AMHP services have had to adapt to an often surreal dysfunctionality in wider mental health services.
National policy demands fewer detentions under the Mental Health Act, not just in the prime case of racialised people, from whom there may be most to learn, but across the board.
Faced with risks AMHPs [and S12 doctors] were trained to shudder at more than understand, uncertainties of resource, intention, outcome, other professionals more concerned to protect themselves than to reach the person, it can feel difficult not to detain under Mental Health Act.
“Call the Doctor…Quick!” Assessing Children under the Mental Health Act. A post by Sarah Raymond with worrying quote:-
The numbers of referrals for Mental Health Act assessments on children steadily but slowly increase year on year
‘Dilemmas, Conundrums, and Quagmires.’ Tracing the Threads of Ethical AMHP Practice. A post by Alan Bristol with the following slightly amended quotes:-
Ethical concerns are not only a pressing issue, but the central issue or foundational concern for wider Approved Mental Health Practitioner (AMHP) practice.
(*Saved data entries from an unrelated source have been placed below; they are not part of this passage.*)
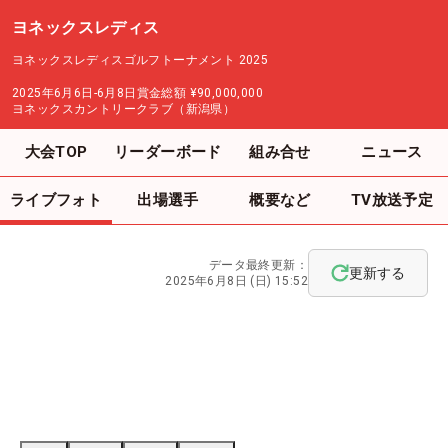
ヨネックスレディス
ヨネックスレディスゴルフトーナメント 2025
2025年6月6日-6月8日
賞金総額
¥90,000,000
ヨネックスカントリークラブ（新潟県）
大会TOP
リーダーボード
組み合せ
ニュース
ライブフォト
出場選手
概要など
TV放送予定
データ最終更新：
更新する
2025年6月8日 (日) 15:52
The statutory mental health system is too coercive and potentially anti-therapeutic in its effects, whilst also continually evidencing structurally racist, patriarchal and heteronormative practices.
Another post by John Michell entitled AMHPersonality: Disordered?, about the disadvantages of using detention in the management of personality disorder, with quote:-
Detaining people with ‘personality disorder’ may be unjust, even when refusal to do so may itself feel like an injustice to the person being assessed.
These quotes are necessarily selective but give a flavour of the perspective of The Critical AMHP blog. It deserves to be more widely known.